● **Extrait de page**:
++++++++++++++++++++
Mère Courage de Brecht

Mère Courage  (Mutter Courage und ihre Kinder) de Bertold Brecht, mise en scène de Claus Peymann

Allez, un peu d’histoire pour éclairer le présent (on ne se refait pas, du Vignal!). La première en France de Mère Courage et ses enfants, joué par le Berliner Ensemble fondé  par Brecht en 1949,  eut lieu en 1954, dans sa mise en scène; déjà exilé (on l’oublie souvent mais il dut rester quinze ans à l’étranger!), il l’écrivit en 39,  quand il était encore en Scandinavie. Et sa pièce fut créée, en son absence, deux ans plus tard au Schauspielhaus de Zurich dans la mise en scène de Leopold Lindtberg, lui aussi en exil!
++++++++++++++++++++
(Entrées enregistrées)
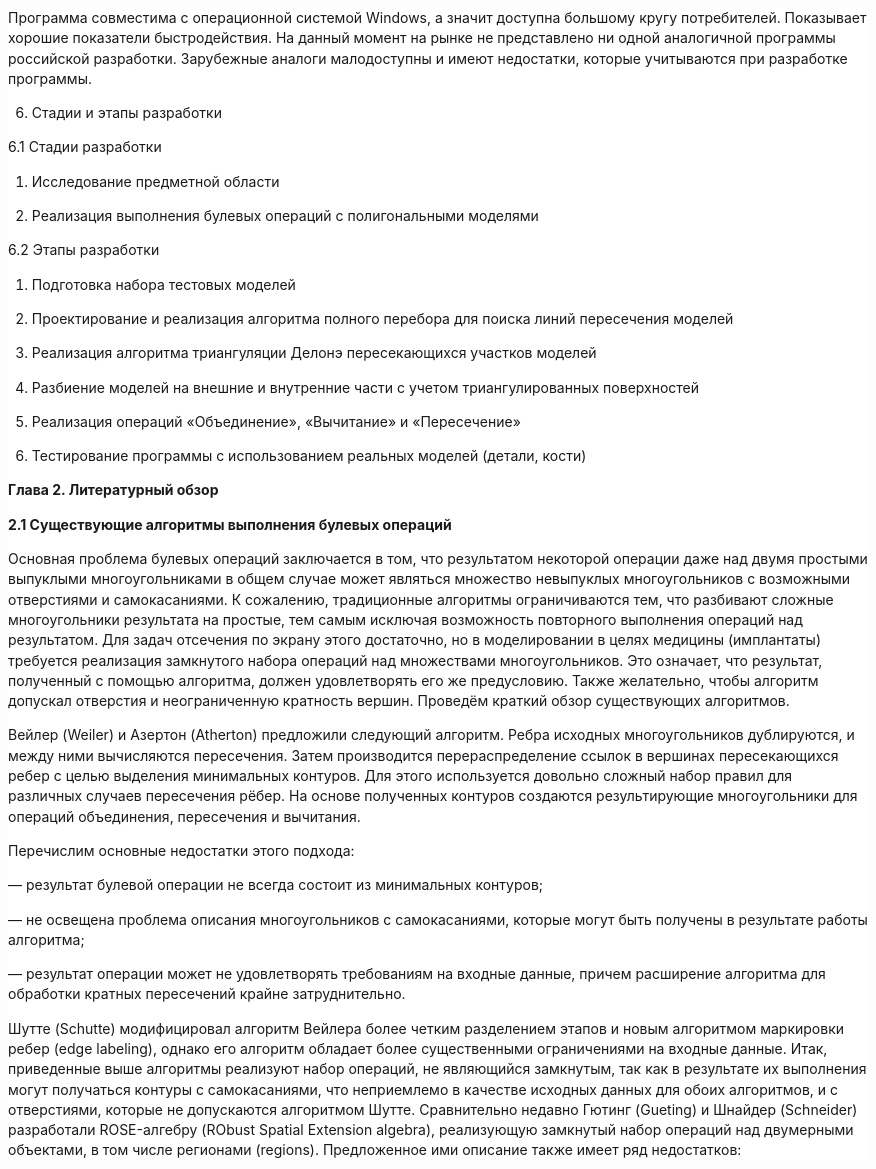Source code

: Программа совместима с операционной системой Windows, а значит доступна большому кругу потребителей. Показывает хорошие показатели быстродействия. На данный момент на рынке не представлено ни одной аналогичной программы российской разработки. Зарубежные аналоги малодоступны и имеют недостатки, которые учитываются при разработке программы.

6. Стадии и этапы разработки

6.1 Стадии разработки

1. Исследование предметной области

2. Реализация выполнения булевых операций с полигональными моделями

6.2 Этапы разработки

1. Подготовка набора тестовых моделей

2. Проектирование и реализация алгоритма полного перебора для поиска линий пересечения моделей

3. Реализация алгоритма триангуляции Делонэ пересекающихся участков моделей

4. Разбиение моделей на внешние и внутренние части с учетом триангулированных поверхностей

5. Реализация операций «Объединение», «Вычитание» и «Пересечение»

6. Тестирование программы с использованием реальных моделей (детали, кости)

**Глава 2. Литературный обзор**

**2.1 Существующие алгоритмы выполнения булевых операций**

Основная проблема булевых операций заключается в том, что результатом некоторой операции даже над двумя простыми выпуклыми многоугольниками в общем случае может являться множество невыпуклых многоугольников с возможными отверстиями и самокасаниями. К сожалению, традиционные алгоритмы ограничиваются тем, что разбивают сложные многоугольники результата на простые, тем самым исключая возможность повторного выполнения операций над результатом. Для задач отсечения по экрану этого достаточно, но в моделировании в целях медицины (имплантаты) требуется реализация замкнутого набора операций над множествами многоугольников. Это означает, что результат, полученный с помощью алгоритма, должен удовлетворять его же предусловию. Также желательно, чтобы алгоритм допускал отверстия и неограниченную кратность вершин. Проведём краткий обзор существующих алгоритмов.

Вейлер (Weiler) и Азертон (Atherton) предложили следующий алгоритм. Ребра исходных многоугольников дублируются, и между ними вычисляются пересечения. Затем производится перераспределение ссылок в вершинах пересекающихся ребер с целью выделения минимальных контуров. Для этого используется довольно сложный набор правил для различных случаев пересечения рёбер. На основе полученных контуров создаются результирующие многоугольники для операций объединения, пересечения и вычитания.

Перечислим основные недостатки этого подхода:

— результат булевой операции не всегда состоит из минимальных контуров;

— не освещена проблема описания многоугольников с самокасаниями, которые могут быть получены в результате работы алгоритма;

— результат операции может не удовлетворять требованиям на входные данные, причем расширение алгоритма для обработки кратных пересечений крайне затруднительно.

Шутте (Schutte) модифицировал алгоритм Вейлера более четким разделением этапов и новым алгоритмом маркировки ребер (edge labeling), однако его алгоритм обладает более существенными ограничениями на входные данные. Итак, приведенные выше алгоритмы реализуют набор операций, не являющийся замкнутым, так как в результате их выполнения могут получаться контуры с самокасаниями, что неприемлемо в качестве исходных данных для обоих алгоритмов, и с отверстиями, которые не допускаются алгоритмом Шутте. Сравнительно недавно Гютинг (Gueting) и Шнайдер (Schneider) разработали ROSE-алгебру (RObust Spatial Extension algebra), реализующую замкнутый набор операций над двумерными объектами, в том числе регионами (regions). Предложенное ими описание также имеет ряд недостатков:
++++++++++++++++++++
● **À vous**: Reprenez, s'il vous plaît, le passage de l'article sur Mère Courage qui va de « Mère Courage  (Mutter » jusqu'à « aussi en exil! » inclus, en renommant « Zurich » en « Genève ».

● **Résultat attendu**:
Mère Courage  (Mutter Courage und ihre Kinder) de Bertold Brecht, mise en scène de Claus Peymann

Allez, un peu d’histoire pour éclairer le présent (on ne se refait pas, du Vignal!). La première en France de Mère Courage et ses enfants, joué par le Berliner Ensemble fondé  par Brecht en 1949,  eut lieu en 1954, dans sa mise en scène; déjà exilé (on l’oublie souvent mais il dut rester quinze ans à l’étranger!), il l’écrivit en 39,  quand il était encore en Scandinavie. Et sa pièce fut créée, en son absence, deux ans plus tard au Schauspielhaus de Genève dans la mise en scène de Leopold Lindtberg, lui aussi en exil!